O Boeing 737 era operado pela K2 Airways e decolou de Sharjah com destino a Karachi na última terça-feira. Conforme a Autoridade de Aeroportos do Paquistão, a tripulação relatou falha no sistema de navegação às 21h18, no horário local, e, poucos minutos depois, perdeu-se toda comunicação com o avião. Controladores em terra ainda tentaram orientar a rota, mas não conseguiram restabelecer o contato.

Dados do site de monitoramento Flightradar24 mostram que o cargueiro passou por variações extremas de altitude nos instantes finais de voo. Em menos de um minuto, houve perda de aproximadamente 1.500 metros; logo depois, o aparelho subiu cerca de 1.800 metros em apenas 30 segundos e, em seguida, entrou em mergulho, voando a cerca de 335 metros de altura e descendo a 22.400 pés por minuto (aproximadamente 400 km/h).

Em entrevista à Reuters, o consultor em segurança da aviação Anthony Brickhouse afirmou que esse padrão de voo é “totalmente incomum” e que ainda é cedo para apontar as causas do acidente.
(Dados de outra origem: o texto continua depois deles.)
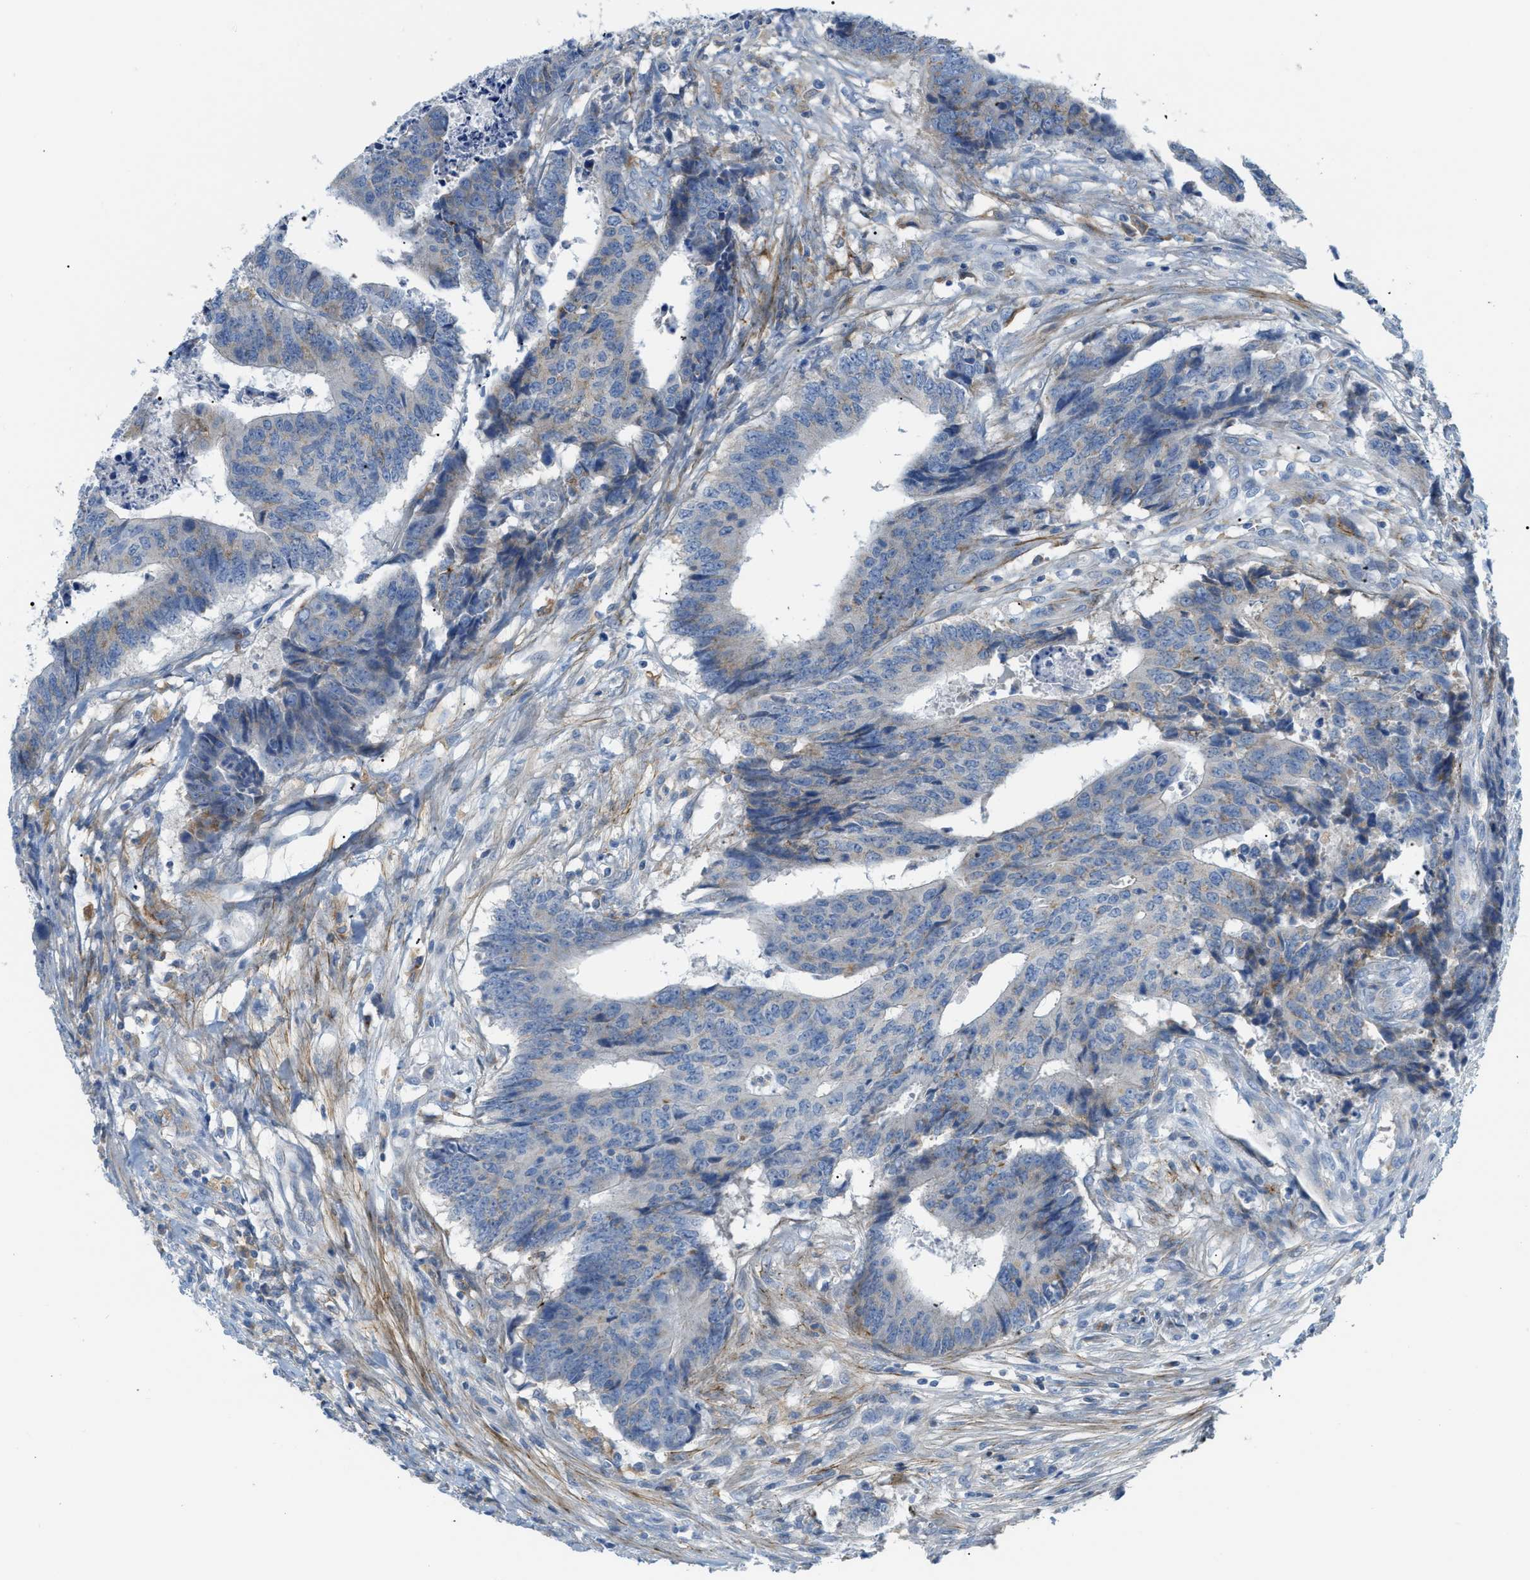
{"staining": {"intensity": "weak", "quantity": "<25%", "location": "cytoplasmic/membranous"}, "tissue": "colorectal cancer", "cell_type": "Tumor cells", "image_type": "cancer", "snomed": [{"axis": "morphology", "description": "Adenocarcinoma, NOS"}, {"axis": "topography", "description": "Rectum"}], "caption": "Tumor cells show no significant protein positivity in colorectal cancer (adenocarcinoma).", "gene": "LMBRD1", "patient": {"sex": "male", "age": 84}}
Ele reforçou que os dados iniciais do radar fornecem indícios de perda de controle, mas que a investigação oficial deverá aguardar a análise de caixas-pretas e demais evidências coletadas no local.
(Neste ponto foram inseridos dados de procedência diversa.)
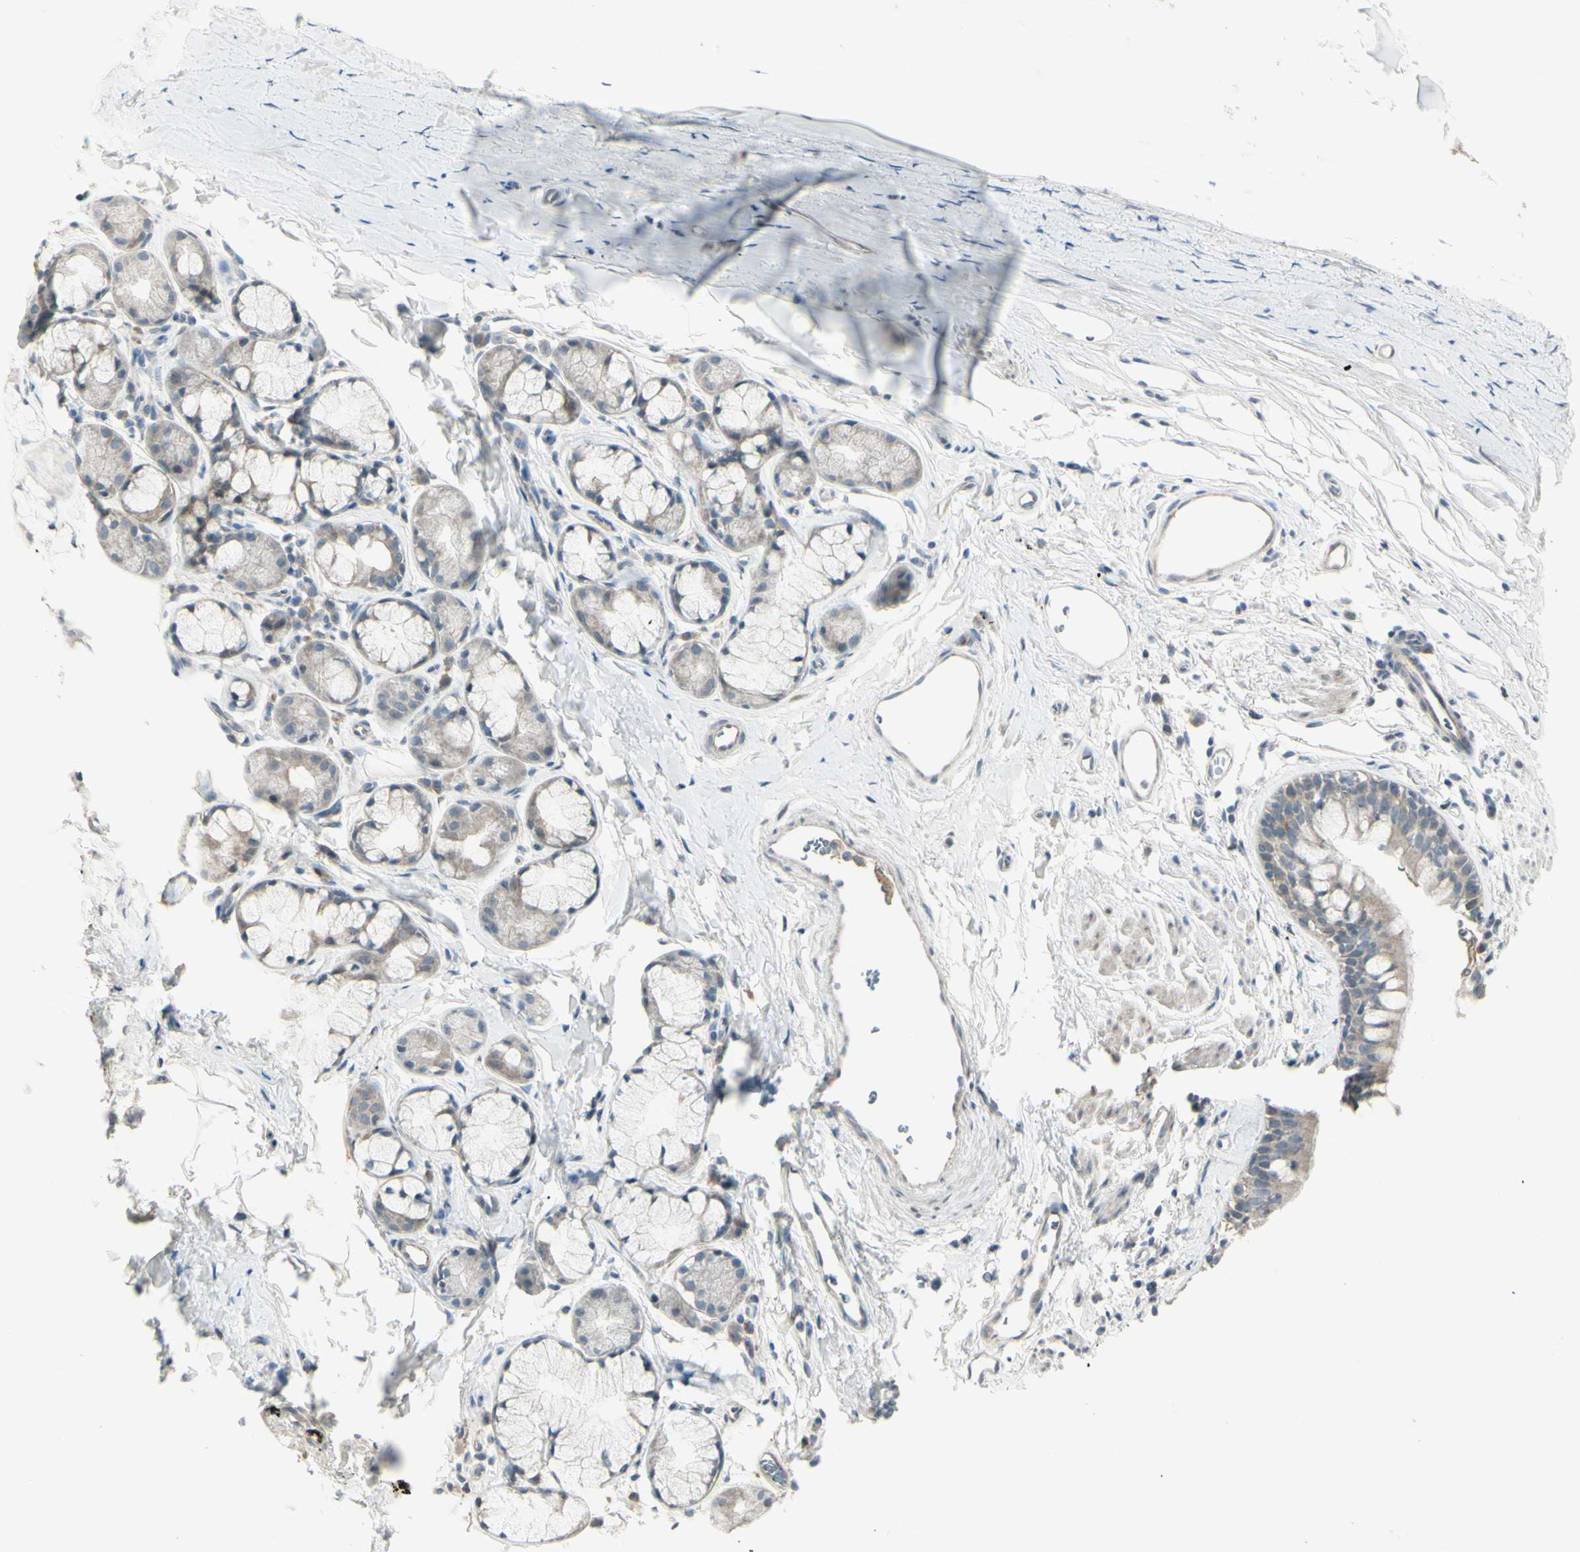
{"staining": {"intensity": "weak", "quantity": ">75%", "location": "cytoplasmic/membranous"}, "tissue": "bronchus", "cell_type": "Respiratory epithelial cells", "image_type": "normal", "snomed": [{"axis": "morphology", "description": "Normal tissue, NOS"}, {"axis": "morphology", "description": "Malignant melanoma, Metastatic site"}, {"axis": "topography", "description": "Bronchus"}, {"axis": "topography", "description": "Lung"}], "caption": "Brown immunohistochemical staining in normal human bronchus displays weak cytoplasmic/membranous staining in about >75% of respiratory epithelial cells.", "gene": "SH3GL2", "patient": {"sex": "male", "age": 64}}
O jato foi fabricado em 1999 para transporte de passageiros pela Aeroflot e convertido em cargueiro em 2012. Desde 2024, era o único avião na frota da K2 Airways. A companhia informou que está colaborando integralmente com as autoridades paquistanesas e com especialistas internacionais. Caso seja confirmada a morte dos cinco ocupantes, será o primeiro acidente aéreo fatal no país desde 2020, quando um Airbus A320 da Pakistan International Airlines caiu em Karachi, deixando 97 vítimas.